Copy every line of the data below word for word, leaving out the pictures.

**Data excerpt**
_____

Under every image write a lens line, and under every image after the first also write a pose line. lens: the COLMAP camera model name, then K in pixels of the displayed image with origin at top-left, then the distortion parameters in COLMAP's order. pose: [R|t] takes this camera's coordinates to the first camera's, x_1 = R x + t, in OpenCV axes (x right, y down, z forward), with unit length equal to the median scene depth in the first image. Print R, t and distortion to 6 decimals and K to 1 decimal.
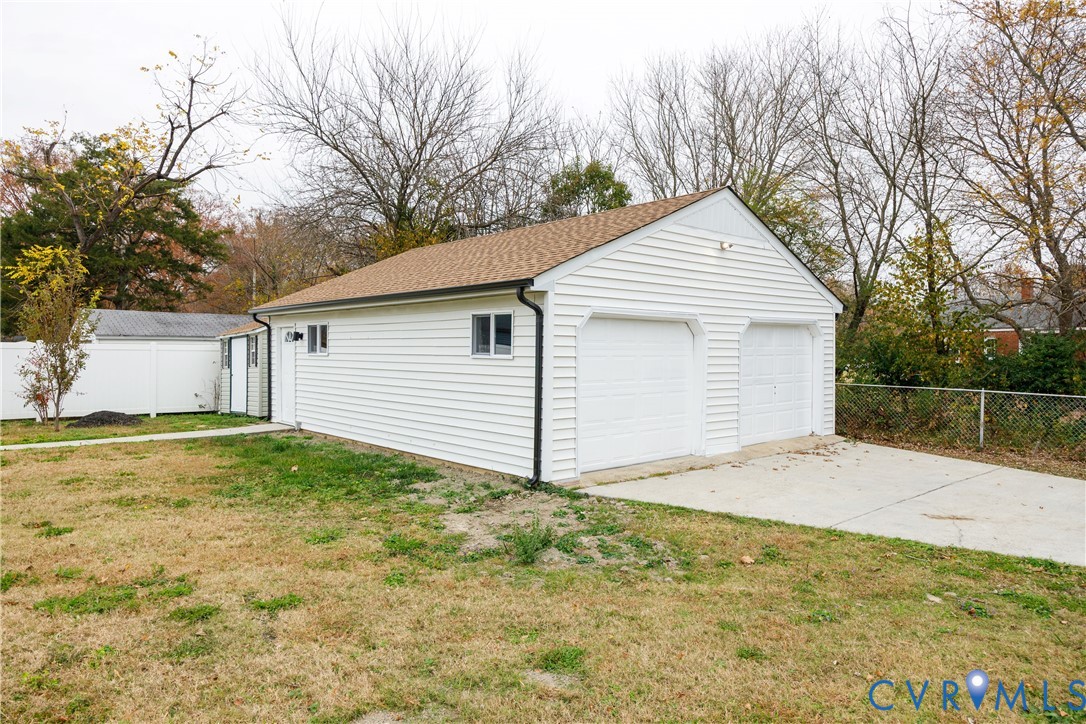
lens RADIAL K [[710.7, 0, 543.0], [0, 710.7, 362.0], [0, 0, 1]] dist [0.002255, 0.002160]
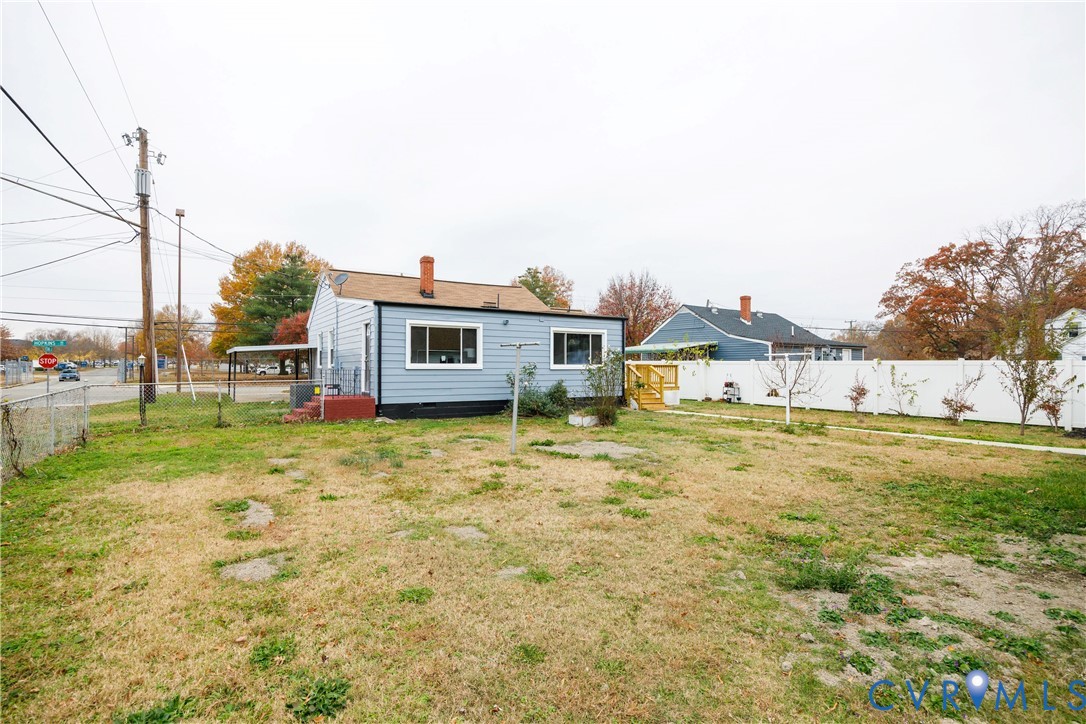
lens RADIAL K [[564.0, 0, 543.0], [0, 564.0, 362.0], [0, 0, 1]] dist [-0.000120, -0.000267]
pose [[-0.142340, -0.003001, -0.989813, 0.664144], [-0.020297, 0.999794, -0.000112, -0.001912], [0.989610, 0.020074, -0.142372, 0.690685]]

_____

**Exercise answer**
Under every image write a lens line, and under every image after the first also write a pose line. lens: the COLMAP camera model name, then K in pixels of the displayed image with origin at top-left, then the distortion parameters in COLMAP's order. pose: [R|t] takes this camera's coordinates to the first camera's, x_1 = R x + t, in OpenCV axes (x right, y down, z forward), with unit length equal to the median scene depth in the first image. Print R, t and distortion to 6 decimals and K to 1 decimal.
lens RADIAL K [[710.7, 0, 543.0], [0, 710.7, 362.0], [0, 0, 1]] dist [0.002255, 0.002160]
lens RADIAL K [[564.0, 0, 543.0], [0, 564.0, 362.0], [0, 0, 1]] dist [-0.000120, -0.000267]
pose [[-0.142340, -0.003001, -0.989813, 0.664144], [-0.020297, 0.999794, -0.000112, -0.001912], [0.989610, 0.020074, -0.142372, 0.690685]]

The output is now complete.